How do you put 40 million people and the world’s fifth largest economy on virtual lockdown? Gradually and then suddenly, it turns out.
Bit by bit, first in large gatherings, then in restaurants and bars, then theme parks and schools, then city by city, Gov. Gavin Newsom managed to slow walk a thousand public school districts, a state full of restaurants, Disneyland and even L.A. and San Francisco into voluntarily shuttering and sending people indoors.
By the time Newsom issued a mandatory order to stay at home on Thursday, it was obvious that, for a week, this was where things had been inexorably heading.
“We will look back at these kinds of decisions as pivotal decisions,” Newsom said. “If we’re to be criticized at this moment, let us be criticized for taking this moment seriously. Let us be criticized for going full force and meeting the virus head-on.”
The order marked the first time during the coronavirus pandemic that Newsom used his authority to make a demand on the state that carries the force of law — a shift from his earlier strategy to restrict activity through guidance instead of mandates. For days before ordering people inside, Newsom said he took the lighter approach because he had faith people would “do the right thing.”
Other governors, meanwhile, were issuing mandatory orders to close schools and shut down large events. (Or, in some cases, going to the opposite extreme.)
“Everyone has their own style,” observed Juliette Kayyem, a former assistant secretary for homeland security under President Obama.
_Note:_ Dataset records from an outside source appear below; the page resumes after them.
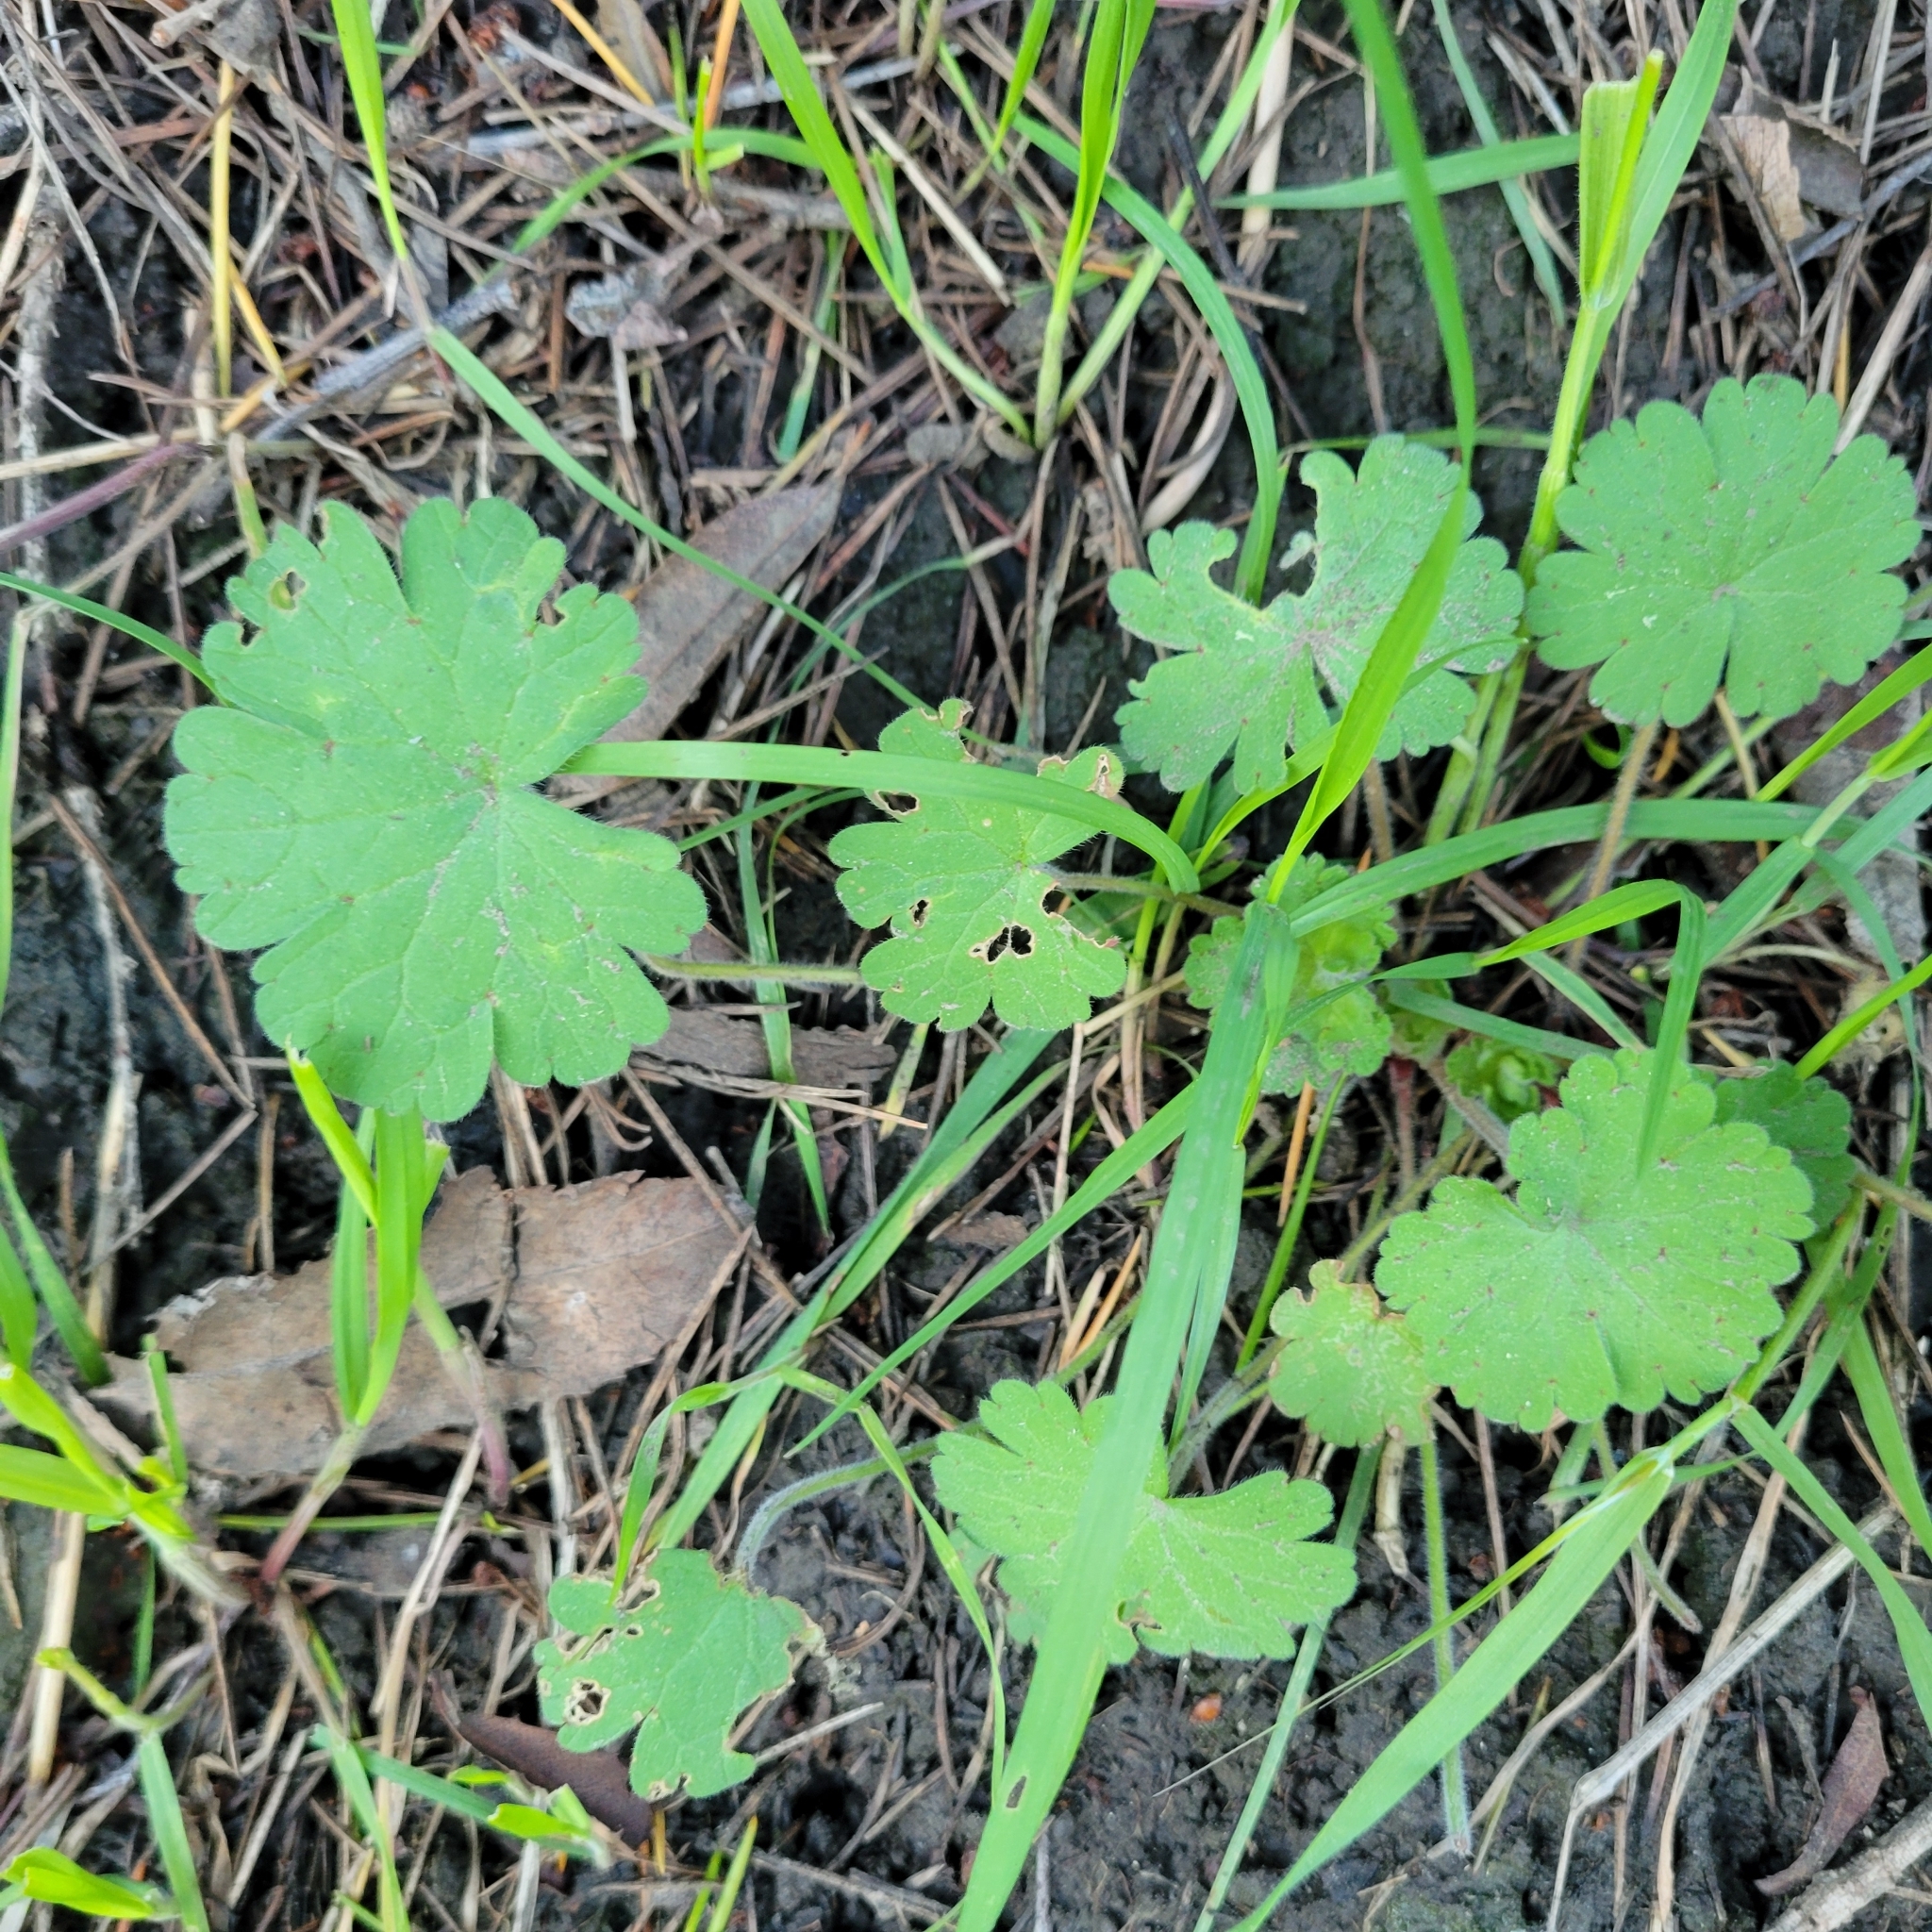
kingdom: Plantae
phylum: Tracheophyta
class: Magnoliopsida
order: Geraniales
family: Geraniaceae
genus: Geranium
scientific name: Geranium
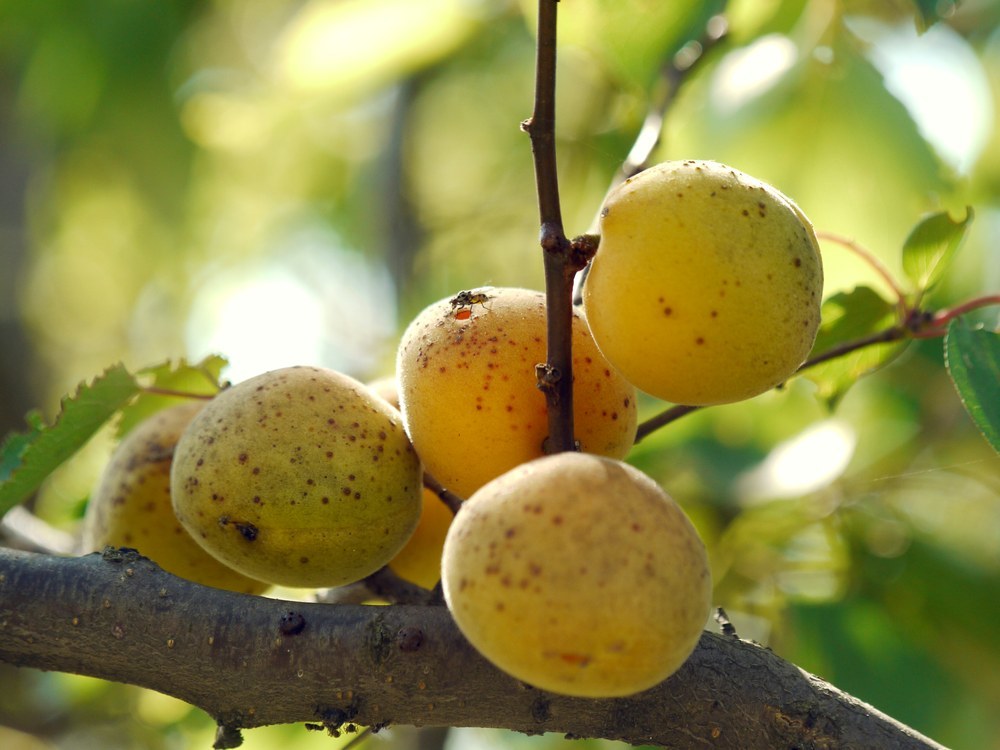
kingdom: Plantae
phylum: Tracheophyta
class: Magnoliopsida
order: Rosales
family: Rosaceae
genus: Prunus
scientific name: Prunus armeniaca
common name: Apricot
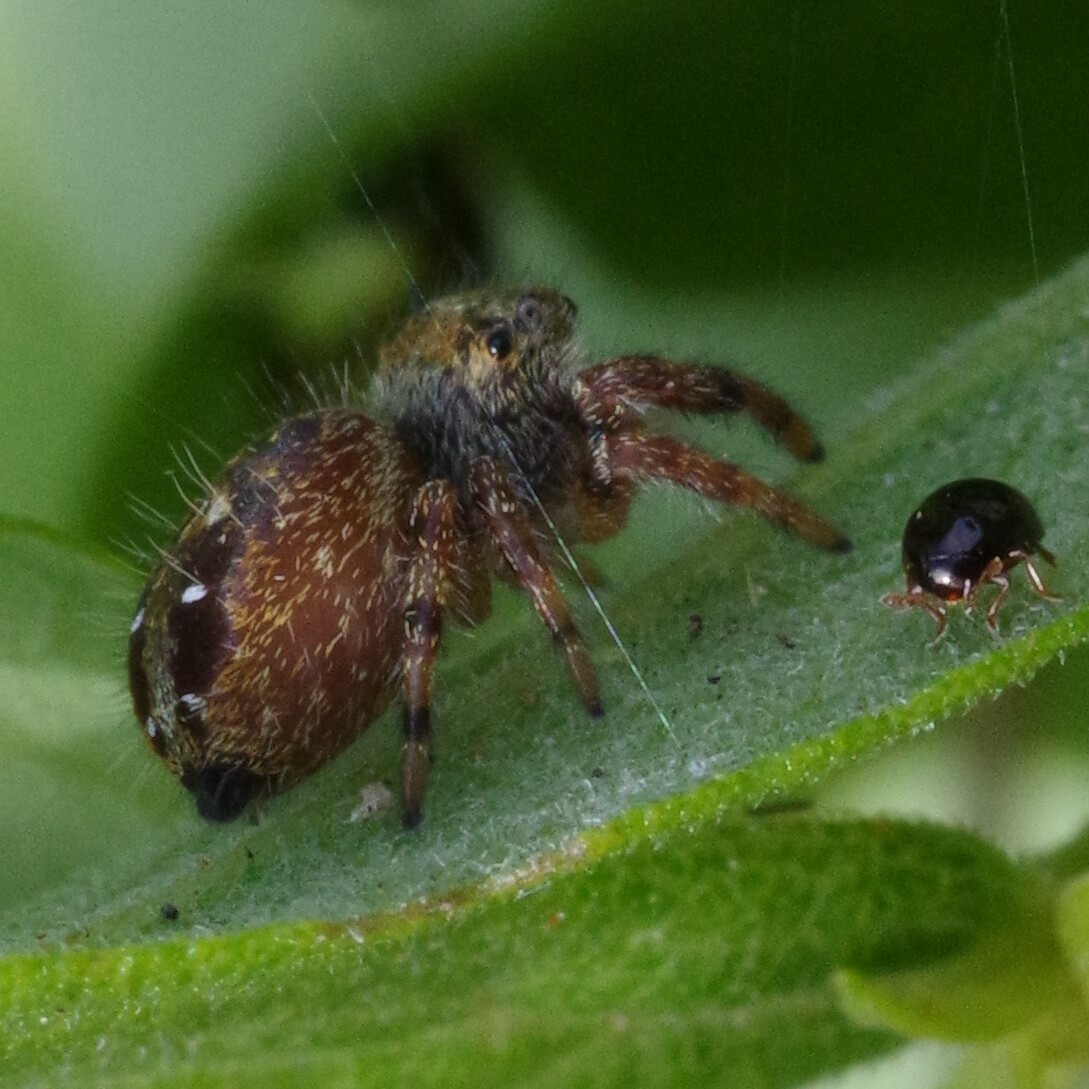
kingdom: Animalia
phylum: Arthropoda
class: Arachnida
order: Araneae
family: Salticidae
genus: Phidippus
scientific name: Phidippus audax
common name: Bold jumper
“The challenge for the governors is there has been almost no federal guidance… so they each have become presidents unto themselves for their own jurisdictions.”
House GOP leader Kevin McCarthy criticized Newsom for taking such a drastic step, telling Fox News that Newsom could stem the spread of the virus “without shutting down the entire state.”
But state Sen. Richard Pan, who is also a practicing medical doctor, praised Newsom for taking a gradual approach, saying it makes sense for managing a public health crisis that requires buy-in from millions of people to stem the spread of a pandemic.
“If the first we hear about it is it’s a demand by the government, people tend to be less responsive,” the Sacramento Democrat said Friday. “We need to bring people along and have people own that decision and understand, ‘This is why this is so important.’”
Pan noted that Newsom’s approach recognizes the difficulty of getting a populace larger than Canada’s to drastically upend their lives and potentially devastate their incomes.
“There’s a science part of it,” he said. “And then there’s the ‘getting everyone to go along.’ Because we’re going to ask people to do really hard things.”
Newsom’s decisions during the pandemic also reflect two themes emerging in the new governor’s leadership style. The first is his deference to local government. Newsom — a former mayor of San Francisco — often emphasizes that the nation’s largest state includes vastly different regions that vary in their needs, from dense cities to sprawling suburbs to remote rural communities.
Before issuing a statewide order, Newsom let cities and counties issue the strictest rules, with several requiring their residents to shelter in place days before he told the entire state to do the same. This approach echoes Newsom’s predecessor Gov. Jerry Brown, who often preached the principle of “subsidiarity” — a fancy way of saying issues should be handled by the lowest level of authority possible. (Newsom uses different lingo: “Localism is determinative,” he says.)
The other emerging theme is that Newsom appears to follow a governing style made famous by President Theodore Roosevelt, who often said his approach to foreign policy was to “speak softly and carry a big stick.” It means he liked to negotiate peacefully for as long as possible, but prepare to take harsher actions.
Newsom made clear this week that he can, literally, call in the troops if Californians don’t follow his order when he announced Tuesday that he’s put the National Guard on alert.
“We have the ability to do martial law, things like that, layer new requirements and authority,” he said days before issuing the order to stay home. “If we feel the necessity to do that, we will do that.”
But for the most part, Newsom’s strategy has been less about demands than easing Californians, fast, into an increasingly urgent vision — with an expectation that they will comply, if he can make the stakes clear before the worst happens. In many instances, it worked.
When Newsom told the public last week to stop attending events of 250 or more people, for example, he didn’t mandate that large theme parks like Disneyland shut down. He did, however, make that exemption public and mention that he had spoken with Disney’s executive chairman and former chief executive Bob Iger. Within hours of his announcement, Disney announced it would voluntarily close its park, and other theme parks followed suit.
Newsom’s incremental touch echoes the approach he used as mayor of San Francisco, when he was known for a reluctance to deploy harsh mandates.
“He always tried persuasion first before cracking down,” said Nate Ballard, who worked for Newsom as mayor and recalled him trying to rein in chaos at rowdy Halloween gatherings without calling for totally shutting them down.
During the swine flu epidemic of 2009, “we were one of the counties that did not close schools” though many did, recalled Anne Kronenberg, who was Mayor Newsom’s director of emergency management.
“Gavin took flack for that initially,” she said. “But it was the right thing to do.”